Klaus Hildebrand hat einmal treffend von "kalkulierter Resignation" gesprochen, die lange Zeit nach dem Auftauchen der Orientfrage unter Diplomaten vorherrschte. 1822 war es noch "eine Art von Courtoisie [...], nie über die türkischen Angelegenheiten zu sprechen",[3] zu leidig waren die Details. Dies scheint auch heute noch der Fall zu sein, denn beliebt war das Thema bei nur wenigen deutschen Historikern. Die Arbeiten von Hildebrand und Schöllgen [4] sind hier die rühmlichen Ausnahmen, außerdem wurden einzelne Orientkrisen - unter anderem von Winfried Baumgart, Imanuel Geiß und Wolfgang Windelband - eingehend untersucht. Scherer liefert nun ein weiteres Verbindungsstück und konzentriert sich dabei neben dem diplomatiegeschichtlichen Aspekt auch auf militärische und wirtschaftliche Fragestellungen. Ein solcher Ansatz ist unverzichtbar, denn Militär wie Wirtschaft wurden von Bismarck für seine Schachzüge gelegentlich gebraucht und häufig wieder verworfen.

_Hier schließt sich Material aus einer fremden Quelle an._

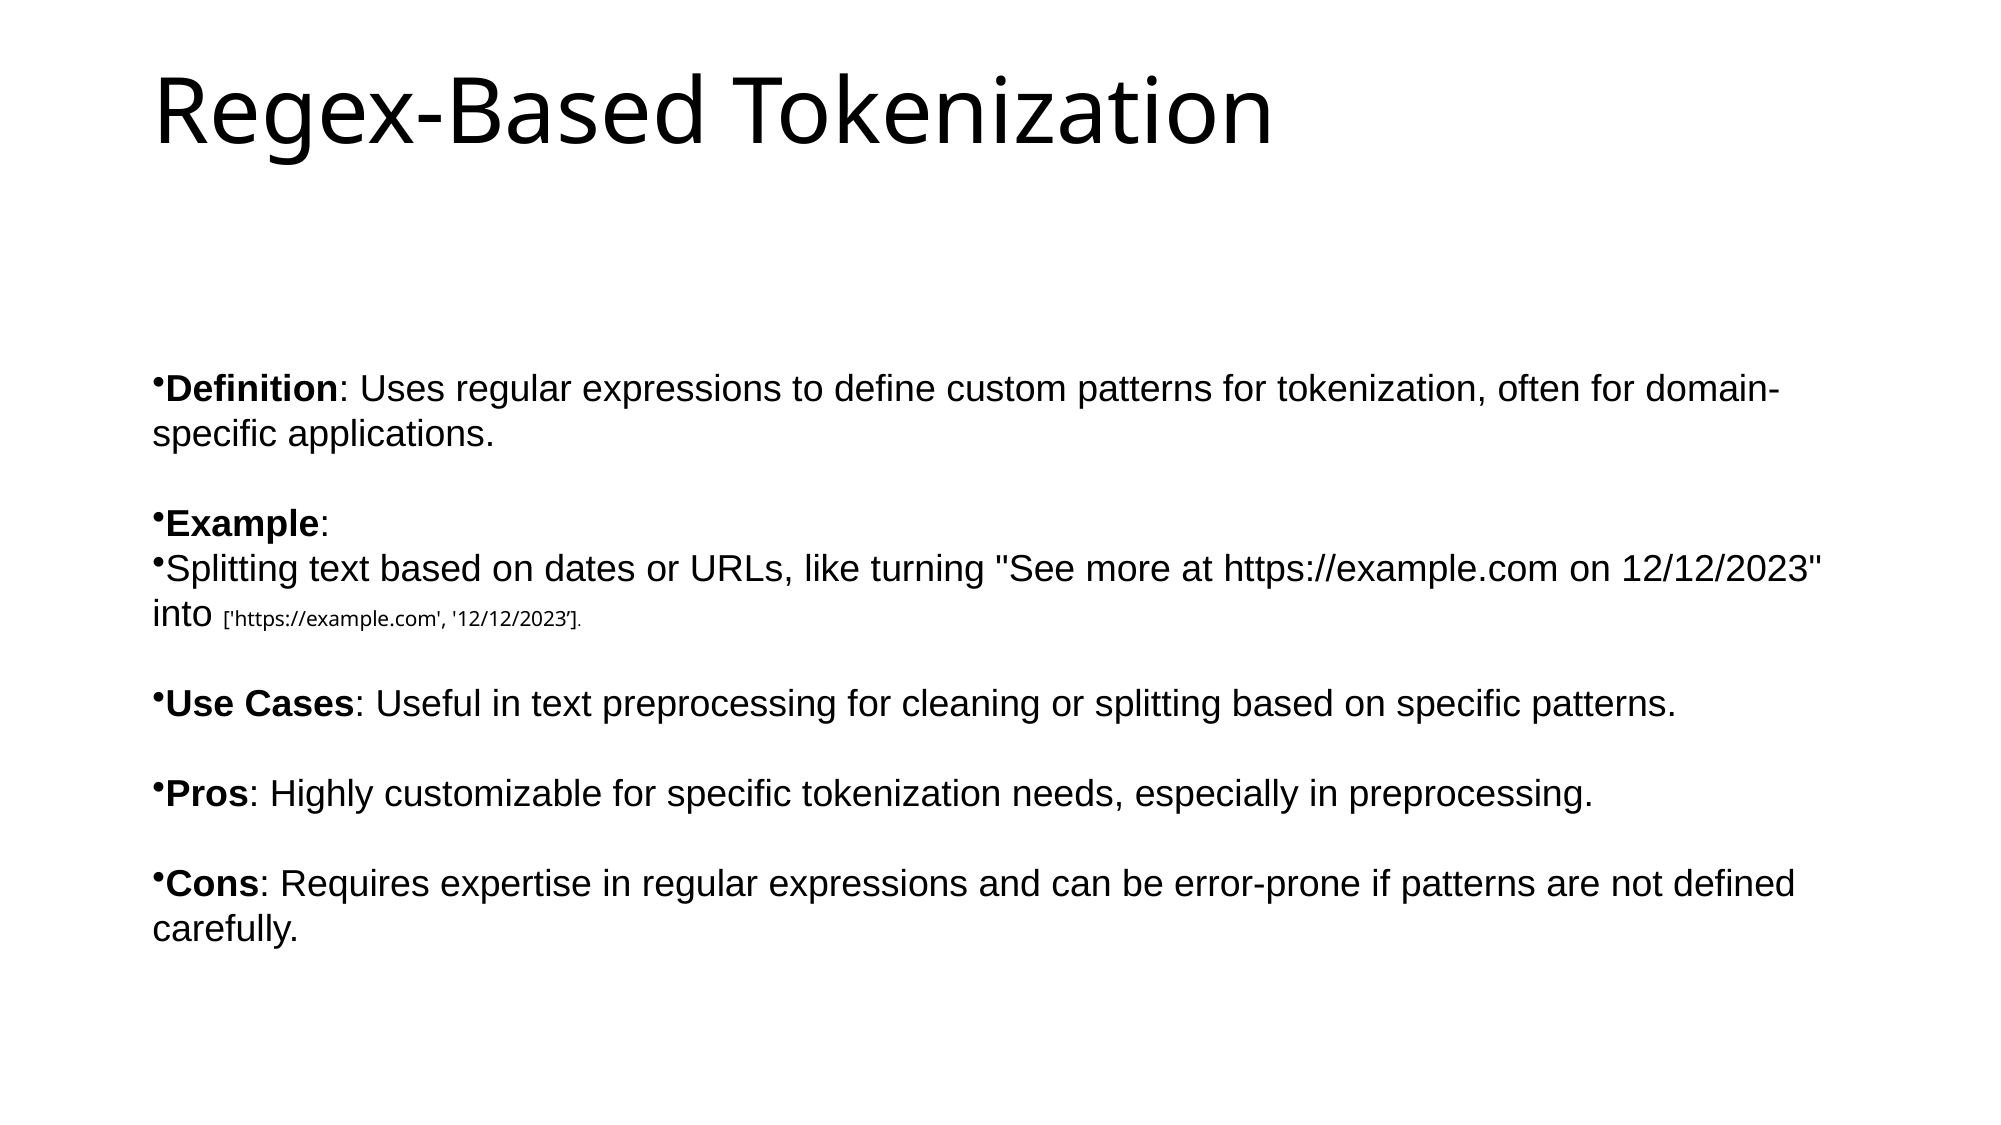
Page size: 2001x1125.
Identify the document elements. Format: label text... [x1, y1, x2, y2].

list Definition: Uses regular expressions to define custom patterns for tokenization, often for domain-specific applications. Example: Splitting text based on dates or URLs, like turning "See more at https://example.com on 12/12/2023" into ['https://example.com', '12/12/2023’]. Use Cases: Useful in text preprocessing for cleaning or splitting based on specific patterns. Pros: Highly customizable for specific tokenization needs, especially in preprocessing. Cons: Requires expertise in regular expressions and can be error-prone if patterns are not defined carefully. [137, 329, 1863, 983]
title Regex-Based Tokenization [137, 59, 1863, 278]
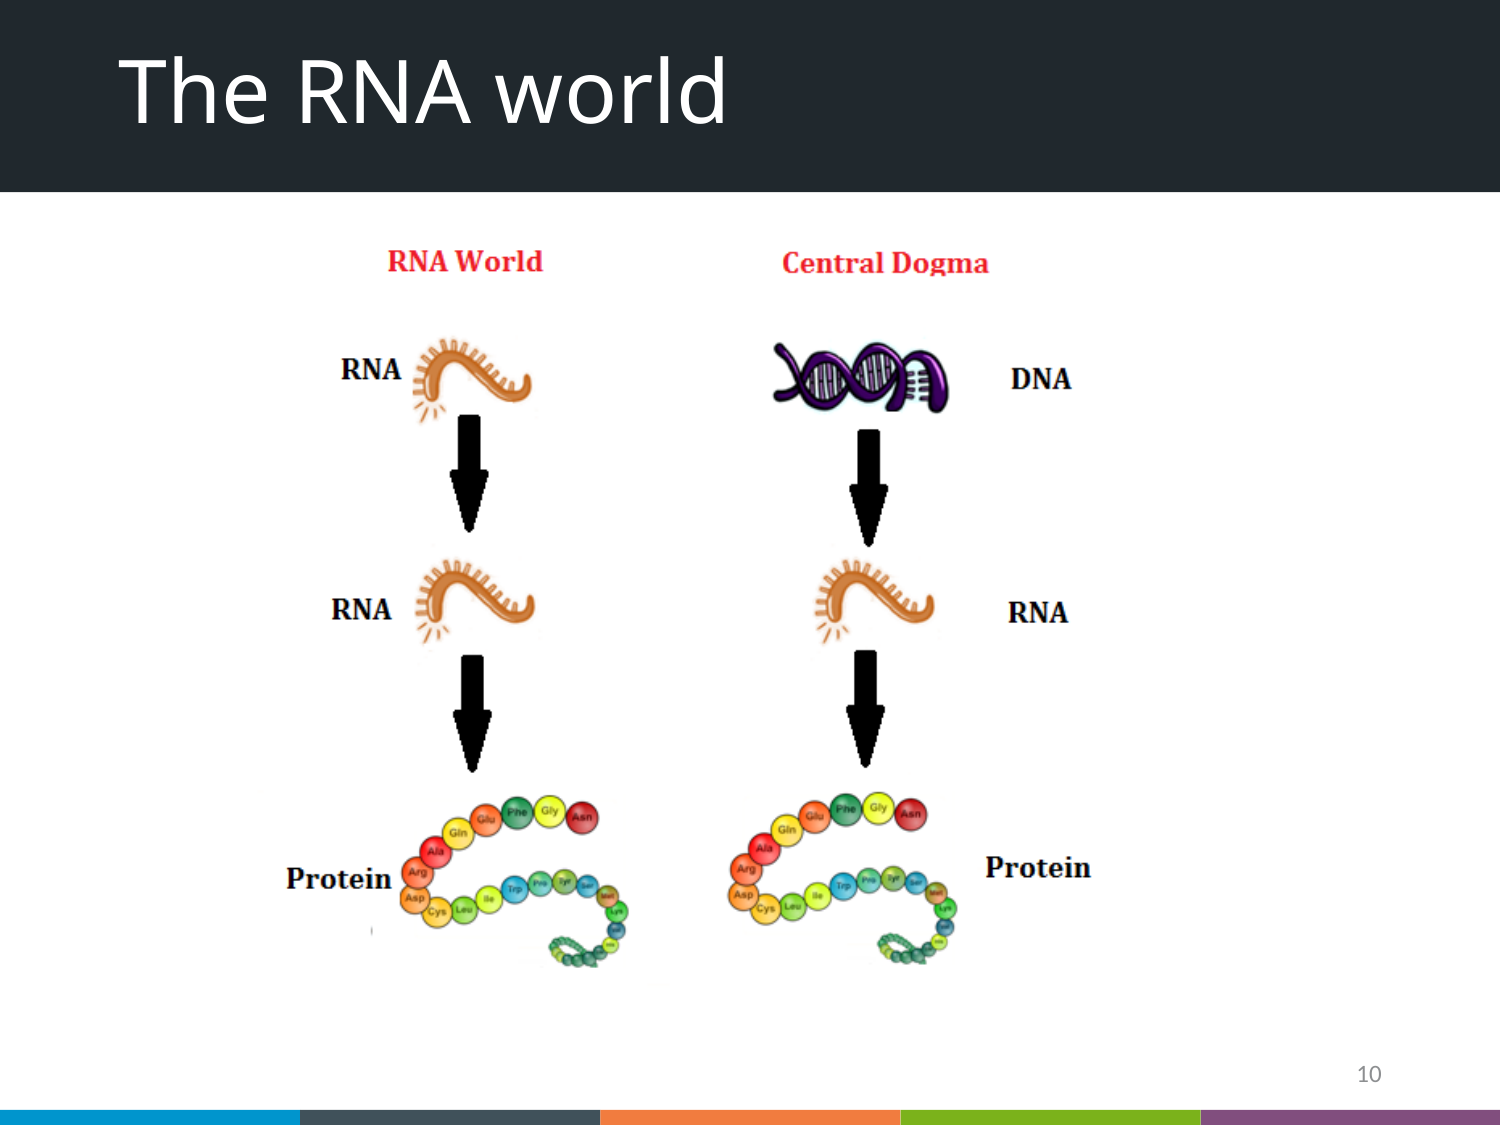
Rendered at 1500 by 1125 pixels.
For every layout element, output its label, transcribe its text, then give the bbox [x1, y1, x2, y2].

title The RNA world [103, 40, 1397, 151]
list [223, 220, 1209, 997]
slide_number 10 [1059, 1042, 1397, 1103]
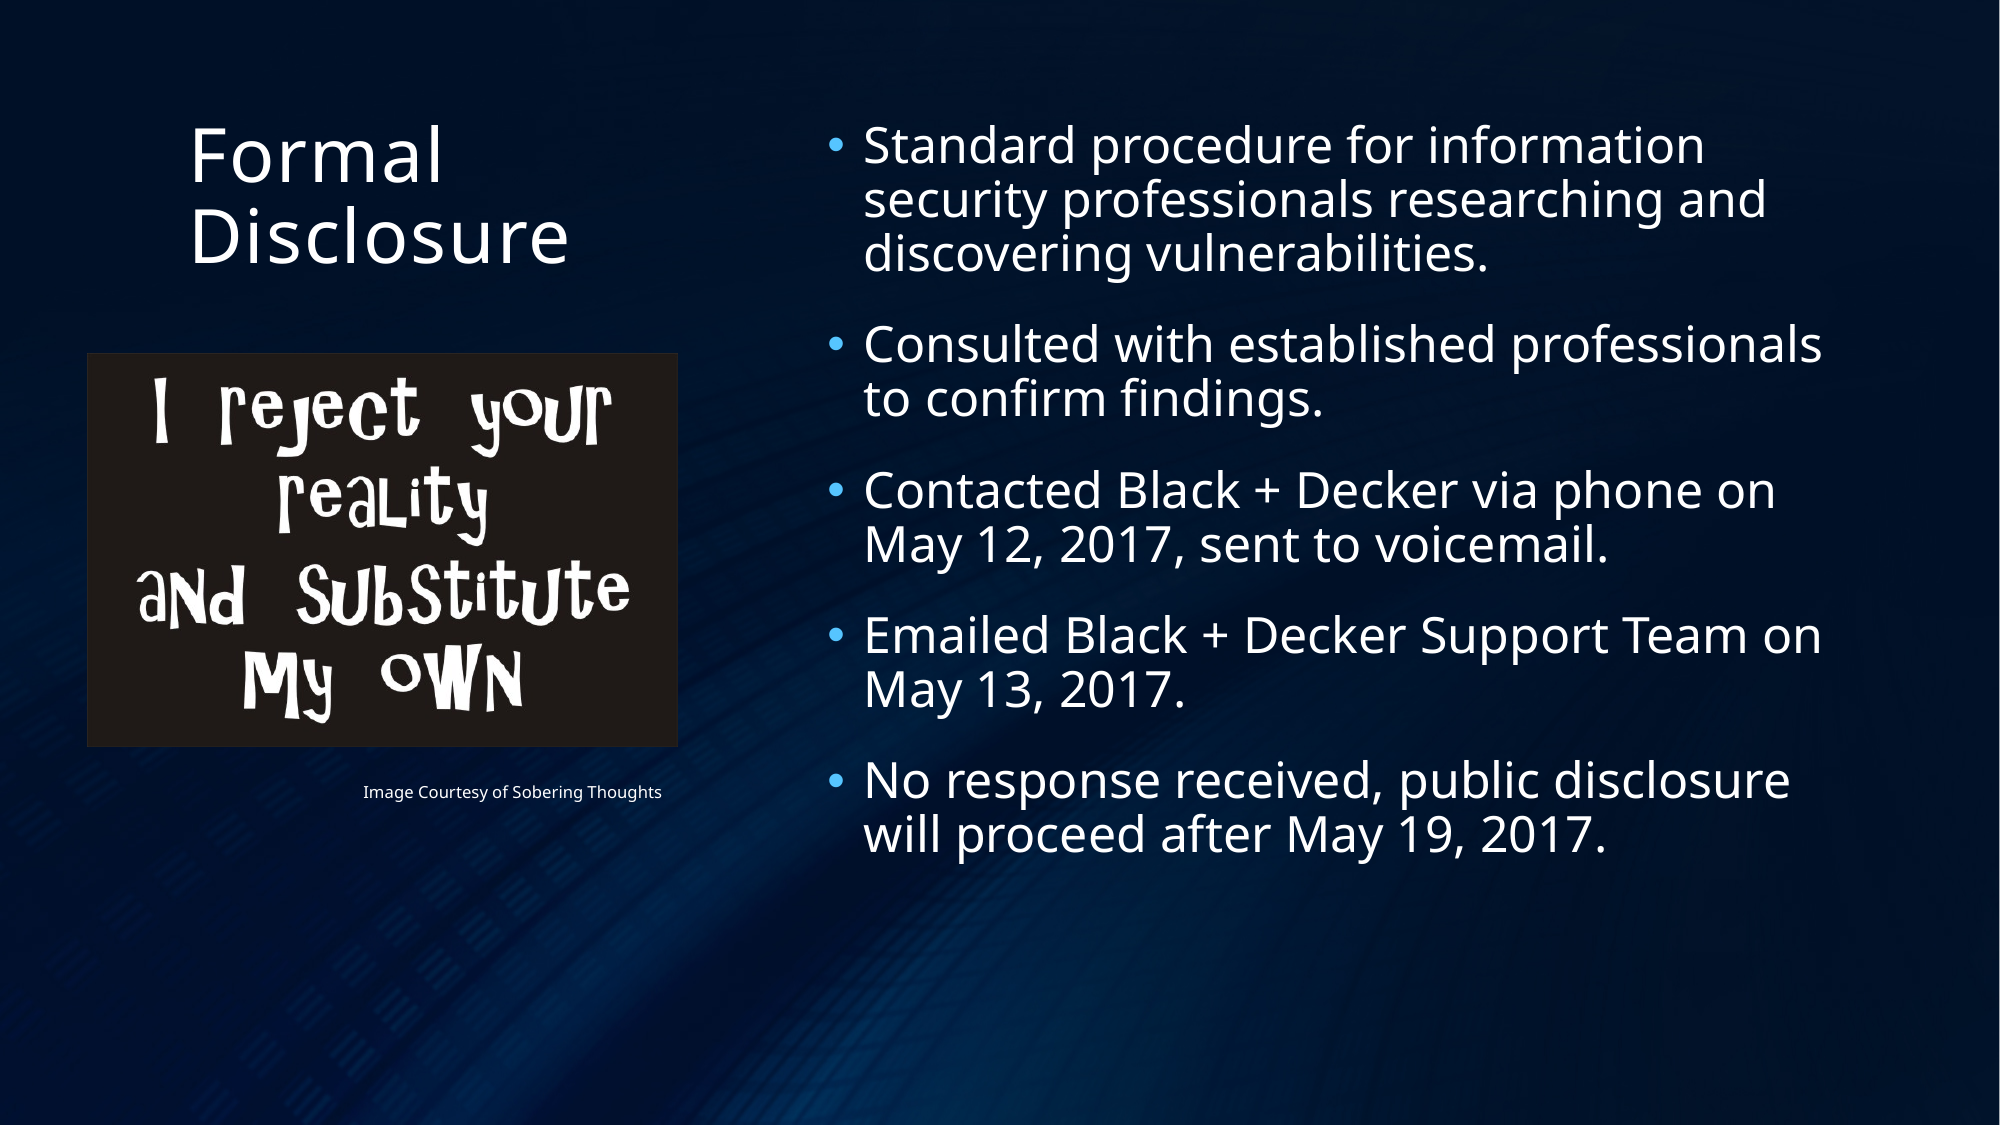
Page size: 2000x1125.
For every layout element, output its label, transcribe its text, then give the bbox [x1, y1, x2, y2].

picture [0, 0, 2000, 1125]
list Standard procedure for information security professionals researching and discovering vulnerabilities. Consulted with established professionals to confirm findings. Contacted Black + Decker via phone on May 12, 2017, sent to voicemail. Emailed Black + Decker Support Team on May 13, 2017. No response received, public disclosure will proceed after May 19, 2017. [812, 112, 1863, 988]
title Formal Disclosure [173, 112, 764, 288]
text_box Image Courtesy of Sobering Thoughts [87, 774, 678, 810]
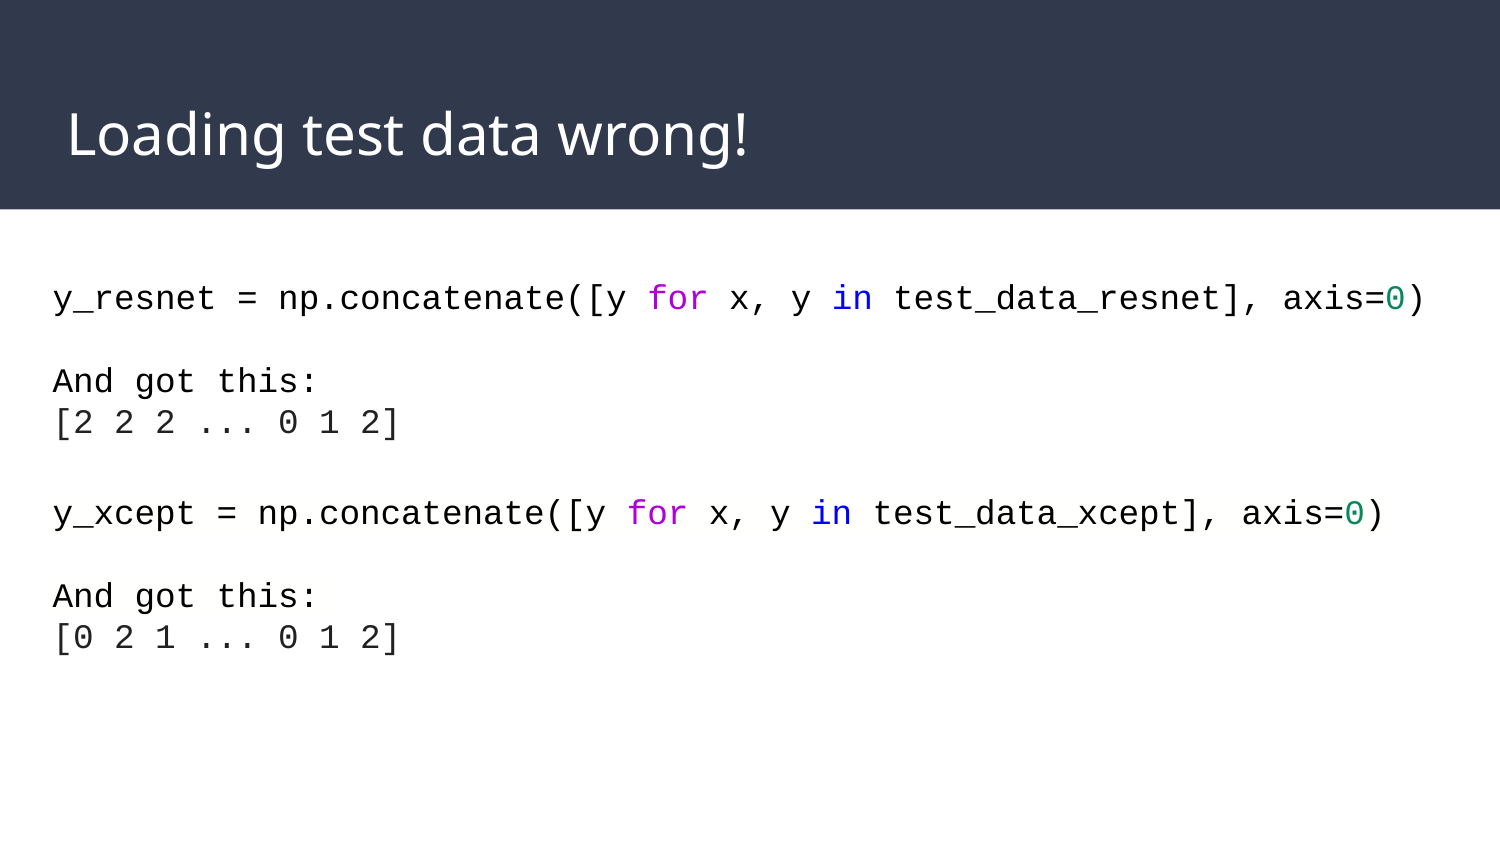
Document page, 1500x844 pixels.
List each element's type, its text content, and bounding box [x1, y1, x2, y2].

text_box y_resnet = np.concatenate([y for x, y in test_data_resnet], axis=0) And got this: [2 2 2 ... 0 1 2] y_xcept = np.concatenate([y for x, y in test_data_xcept], axis=0) And got this: [0 2 1 ... 0 1 2] [37, 260, 1463, 741]
title Loading test data wrong! [51, 82, 1449, 185]
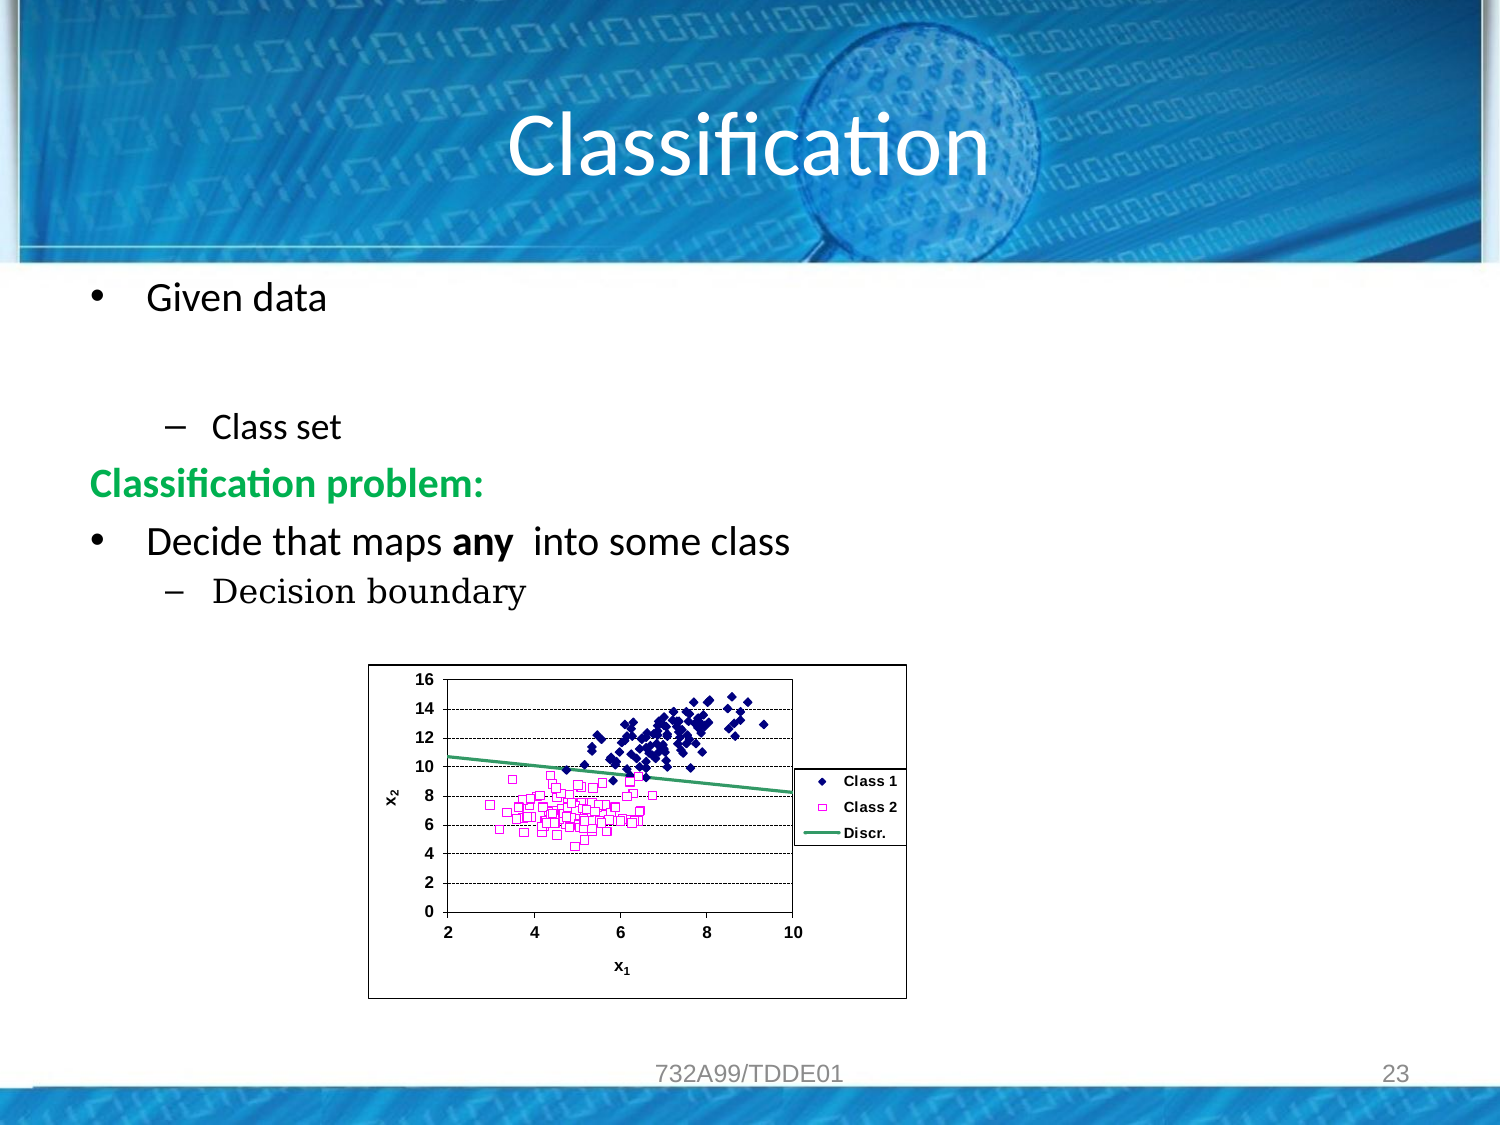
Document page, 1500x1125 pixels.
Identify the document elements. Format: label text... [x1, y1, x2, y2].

title Classification [75, 45, 1425, 233]
footer 732A99/TDDE01 [512, 1042, 988, 1103]
picture [0, 0, 1500, 1125]
slide_number 23 [1074, 1042, 1425, 1103]
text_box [359, 656, 915, 1006]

Die Arbeit stützt sich allein auf deutsche Quellen und ist deswegen größtenteils aus dem Blickwinkel des Reichskanzlers geschrieben. Das ist durchaus vertretbar, denn Bismarck allein bestimmte die Richtlinien dieser Politik. Es wird jedoch problematisch bei Kapiteln, in denen die Reaktionen und Motivationen der türkischen Seite in den Mittelpunkt rücken (besonders 70 ff.) und man gerne mehr aus türkischen Quellen erfahren würde. Was zum Beispiel den Sultan 1880 dazu trieb, ausgerechnet deutsche Militärberater anzufordern (zu einem Zeitpunkt, als die deutsch-türkischen Beziehungen noch vom Berliner Kongress belastet waren), wird allein aus der Sekundärliteratur rekonstruiert. Dies geschieht zwar schlüssig, doch die komplexe Politik, welche die türkische Seite ständig verfolgte, wird weiterhin schwierig zu durchschauen sein, wenn man sich nicht stärker in die social codes und mental maps der Türken einarbeitet. Trotzdem ist Scherers Arbeit eine hilfreiche und sehr gelungene Ergänzung zum besseren Verständnis deutscher Außenpolitik der 1870er und 80er-Jahre.
Das Verdikt Friedrichs des Großen, Neutralität in der Orientfrage zu wahren, hatte die preußische Politik lange Zeit geprägt. Zwar gab auch Bismarck vor, in dieser Tradition zu stehen, doch gleichzeitig beschäftigte er sich, wie Scherer zeigt, schon während des Krimkrieges intensiv mit dem Problem. Tatsächlich ist Bismarcks überstrapazierte Aussage von den Knochen des "pommerschen Musketiers" irreführend, wenn man daraus Gleichgültigkeit gegenüber dem osmanischen Reich ableiten würde. Auch Kommentare wie zum Beispiel, es sei ihm "vollständig gleichgültig, [...] wer in Bulgarien regiert und was aus Bulgarien überhaupt wird", waren immer als reine Ablenkungsmanöver gedacht.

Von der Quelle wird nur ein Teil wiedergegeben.